The Sophos UTM is a "next generation" firewall (ie, does more than just packet filtering), based on Linux. It is deployed as a physical or virtual appliance with a wide range of licensed features.
Among the licensable features is "Webserver Protection", via application level proxying. It is implemented by associating a "virtual webserver" (front end) with one or more backend ("real") webservers -- and depending on how it is configured, can optionally do load balancing, SSL termination, and "Web Application Firewalling". (All the configuration is under "Webserver Protection" -> "Web Application Firewall", but if there is no firewall profile associated then no meaningful "application firewalling" will take place -- without that firewall it is basically a reverse proxy load balancer.)
Recently a client was experiencing a performance problem with websites hosted behind the "Webserver Protection" of a Sophos UTM. At times (busier periods of site usage, we think) the time to answer various requests would be 10-12 seconds -- while requests to the backend webserver directly would be answered in fractions of a second.
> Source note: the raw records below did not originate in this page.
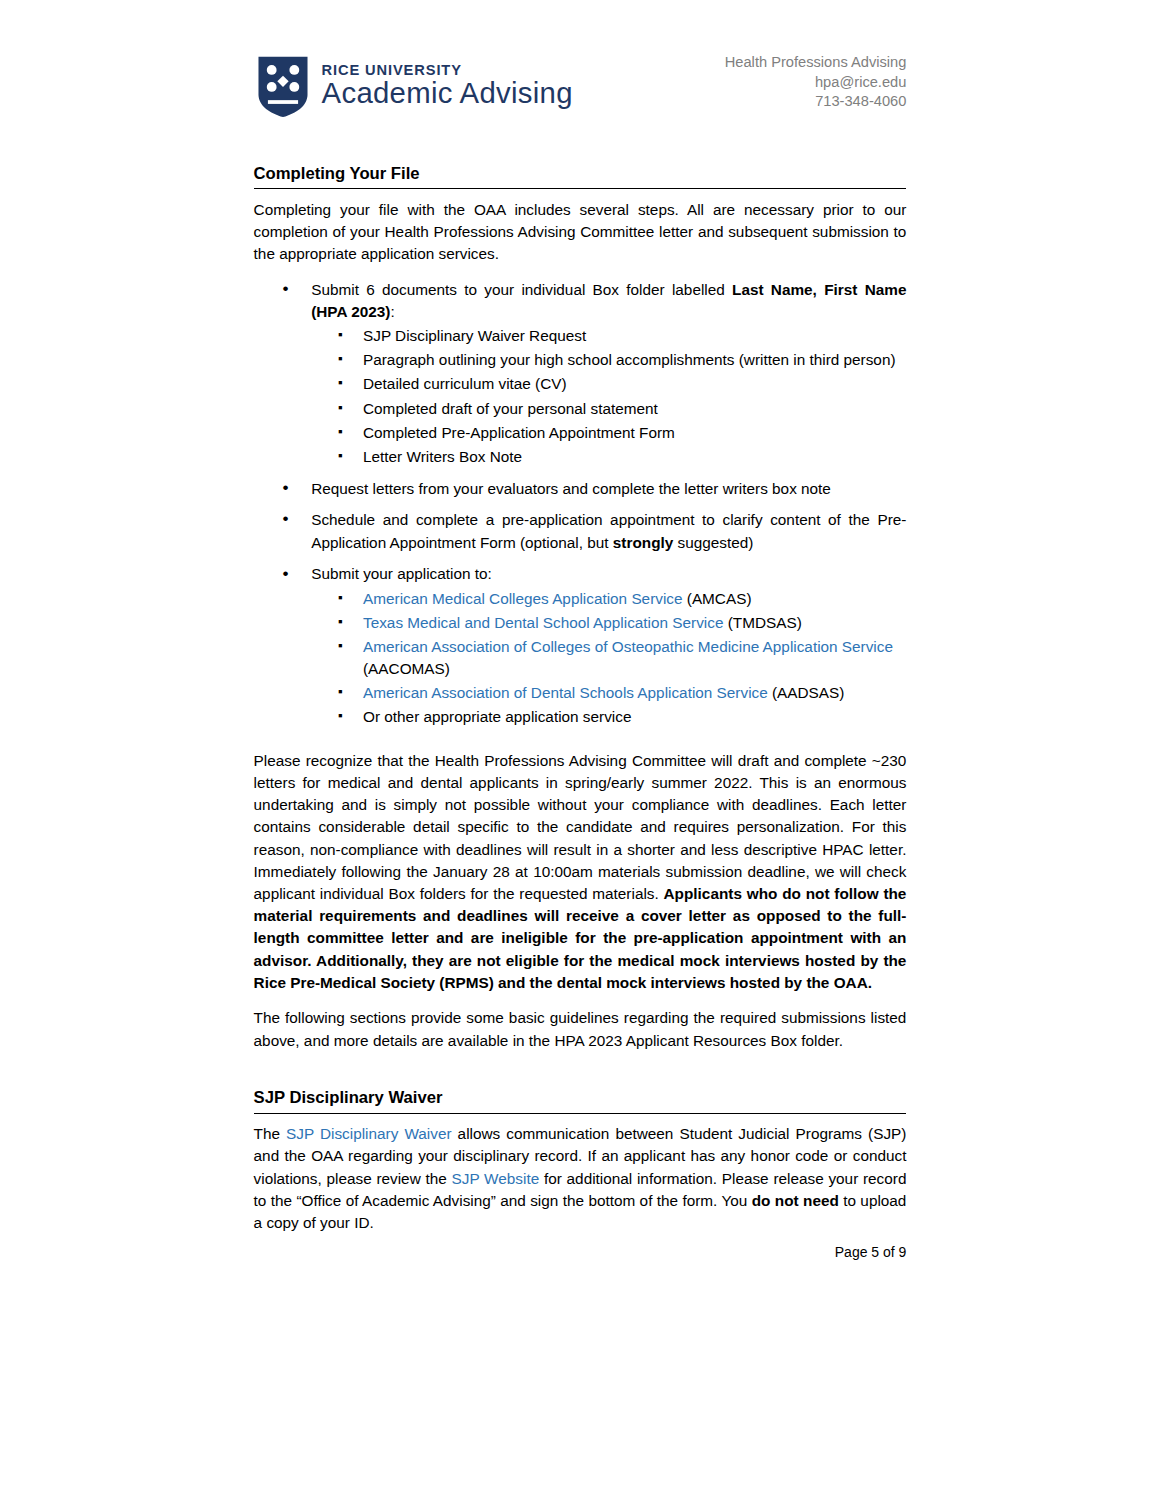Rice University
Academic Advising
Health Professions Advising
hpa@rice.edu
713-348-4060
Completing Your File
Completing your file with the OAA includes several steps. All are necessary prior to our completion of your Health Professions Advising Committee letter and subsequent submission to the appropriate application services.
Submit 6 documents to your individual Box folder labelled Last Name, First Name (HPA 2023):
SJP Disciplinary Waiver Request
Paragraph outlining your high school accomplishments (written in third person)
Detailed curriculum vitae (CV)
Completed draft of your personal statement
Completed Pre-Application Appointment Form
Letter Writers Box Note
Request letters from your evaluators and complete the letter writers box note
Schedule and complete a pre-application appointment to clarify content of the Pre-Application Appointment Form (optional, but strongly suggested)
Submit your application to:
American Medical Colleges Application Service (AMCAS)
Texas Medical and Dental School Application Service (TMDSAS)
American Association of Colleges of Osteopathic Medicine Application Service (AACOMAS)
American Association of Dental Schools Application Service (AADSAS)
Or other appropriate application service
Please recognize that the Health Professions Advising Committee will draft and complete ~230 letters for medical and dental applicants in spring/early summer 2022. This is an enormous undertaking and is simply not possible without your compliance with deadlines. Each letter contains considerable detail specific to the candidate and requires personalization. For this reason, non-compliance with deadlines will result in a shorter and less descriptive HPAC letter. Immediately following the January 28 at 10:00am materials submission deadline, we will check applicant individual Box folders for the requested materials. Applicants who do not follow the material requirements and deadlines will receive a cover letter as opposed to the full-length committee letter and are ineligible for the pre-application appointment with an advisor. Additionally, they are not eligible for the medical mock interviews hosted by the Rice Pre-Medical Society (RPMS) and the dental mock interviews hosted by the OAA.
The following sections provide some basic guidelines regarding the required submissions listed above, and more details are available in the HPA 2023 Applicant Resources Box folder.
SJP Disciplinary Waiver
The SJP Disciplinary Waiver allows communication between Student Judicial Programs (SJP) and the OAA regarding your disciplinary record. If an applicant has any honor code or conduct violations, please review the SJP Website for additional information. Please release your record to the “Office of Academic Advising” and sign the bottom of the form. You do not need to upload a copy of your ID.
Page 5 of 9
This remained even when they set it to "no firewall profile" (ie, just the reverse proxy). So I took a look under the hood.
The Webserver Protection feature (at least on the Sophos UTM version
9.352) is implemented via an Apache HTTPD (2.4.10)
server with the
mod_proxy
functionality enabled (and what seems to be
mod_security
for some of the
"firewall" functionality). The basic reverse proxy configuration
seems to be sane, and capable of doing SSL Termination if needed
and/or load balancing (via configuring multiple backends -- even
with a single backend a
mod_proxy_balancer
seems to be configured in the template).
The Apache HTTPD reverse proxy runs in a chroot
under
/var/storage/chroot-reverseproxy
, with logging via a pipe
to /var/log/reverseproxy.log
. The configuration for the reverse
proxy is in /var/storage/chroot-reverseproxy/usr/apache/conf
,
including the obvious reverseproxy.conf
for the actual proxy
configuration. It appears a single set of Apache HTTPD process
instances is shared among all websites behind the Sophos UTM
Webserver Protection -- so any scalability limitations will be seeing
the aggregate load of all requests for all protected websites.
Watching the reverseproxy.log
showed that for the affected UTM,
around the time that users were noticing problems, there were in
the order of 100-200 requests/second being logged. And the request
processing times recorded in the log where approximately consistent
with the times for directly requesting from the backend server.
(Note that logging is in a CustomLog
format
which includes time="%D"
-- meaning "The time taken to serve the
request, in microseconds."; this is in httpd.conf
. Because the
time is in microseconds, 1,000,000 means 1 second, and values in
the thousands represent just milliseconds.)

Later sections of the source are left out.